EXERCISE PROMPT =
Reproduce, word for word, the lines from the one containing "What is the approximate" through the one containing "Answer: approximately 315°", including both of those lines.

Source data
------------------------------------

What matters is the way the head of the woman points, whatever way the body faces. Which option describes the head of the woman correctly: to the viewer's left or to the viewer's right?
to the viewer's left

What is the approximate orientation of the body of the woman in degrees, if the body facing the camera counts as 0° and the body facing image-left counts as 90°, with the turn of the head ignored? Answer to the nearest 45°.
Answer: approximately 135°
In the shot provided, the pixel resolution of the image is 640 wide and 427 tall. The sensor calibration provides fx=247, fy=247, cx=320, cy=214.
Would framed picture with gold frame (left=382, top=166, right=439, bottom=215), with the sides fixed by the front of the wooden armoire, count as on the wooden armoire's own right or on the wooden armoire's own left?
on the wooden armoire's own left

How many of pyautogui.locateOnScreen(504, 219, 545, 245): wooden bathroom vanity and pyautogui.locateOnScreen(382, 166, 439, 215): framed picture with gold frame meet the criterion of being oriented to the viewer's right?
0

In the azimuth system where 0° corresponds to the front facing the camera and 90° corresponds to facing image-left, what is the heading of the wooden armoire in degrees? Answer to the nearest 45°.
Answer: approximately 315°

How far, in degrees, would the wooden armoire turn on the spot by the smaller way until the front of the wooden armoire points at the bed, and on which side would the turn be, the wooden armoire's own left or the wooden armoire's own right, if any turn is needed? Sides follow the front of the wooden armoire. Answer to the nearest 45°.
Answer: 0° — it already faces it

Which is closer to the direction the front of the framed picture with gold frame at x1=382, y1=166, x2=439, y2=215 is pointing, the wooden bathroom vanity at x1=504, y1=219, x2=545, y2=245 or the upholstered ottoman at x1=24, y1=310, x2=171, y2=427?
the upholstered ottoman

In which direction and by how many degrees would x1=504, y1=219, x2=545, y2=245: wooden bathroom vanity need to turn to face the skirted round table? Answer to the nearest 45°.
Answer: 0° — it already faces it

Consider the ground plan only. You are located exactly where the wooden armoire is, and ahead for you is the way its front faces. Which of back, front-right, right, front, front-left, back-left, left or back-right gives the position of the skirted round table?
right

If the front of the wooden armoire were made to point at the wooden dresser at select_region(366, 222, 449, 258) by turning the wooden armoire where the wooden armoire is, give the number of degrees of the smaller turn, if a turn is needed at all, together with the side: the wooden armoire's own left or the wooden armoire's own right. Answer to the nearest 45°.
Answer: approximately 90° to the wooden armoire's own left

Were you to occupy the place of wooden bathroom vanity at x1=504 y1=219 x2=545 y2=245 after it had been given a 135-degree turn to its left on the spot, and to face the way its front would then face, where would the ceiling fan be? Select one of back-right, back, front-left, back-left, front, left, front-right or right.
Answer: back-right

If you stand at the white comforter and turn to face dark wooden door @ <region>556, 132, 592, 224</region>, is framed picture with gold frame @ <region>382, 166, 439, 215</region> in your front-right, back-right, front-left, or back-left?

------------------------------------

SOLUTION =
What is the approximate orientation of the body of the woman in degrees, if the body facing the camera counts as 0° and the body facing image-left counts as 90°, with the turn of the head ignored? Answer to the nearest 45°.
Answer: approximately 135°
In the shot provided, the pixel resolution of the image is 640 wide and 427 tall. The sensor calibration provides fx=247, fy=247, cx=320, cy=214.
Would framed picture with gold frame (left=382, top=166, right=439, bottom=215), with the sides fixed by the front of the wooden armoire, count as on the wooden armoire's own right or on the wooden armoire's own left?
on the wooden armoire's own left

How many of pyautogui.locateOnScreen(504, 219, 545, 245): wooden bathroom vanity and pyautogui.locateOnScreen(382, 166, 439, 215): framed picture with gold frame meet the criterion of being oriented to the viewer's right?
0

In the azimuth system where 0° corresponds to the front facing the camera and 90° corresponds to facing image-left, what is the heading of the wooden armoire in degrees? Answer to the nearest 45°.
Answer: approximately 315°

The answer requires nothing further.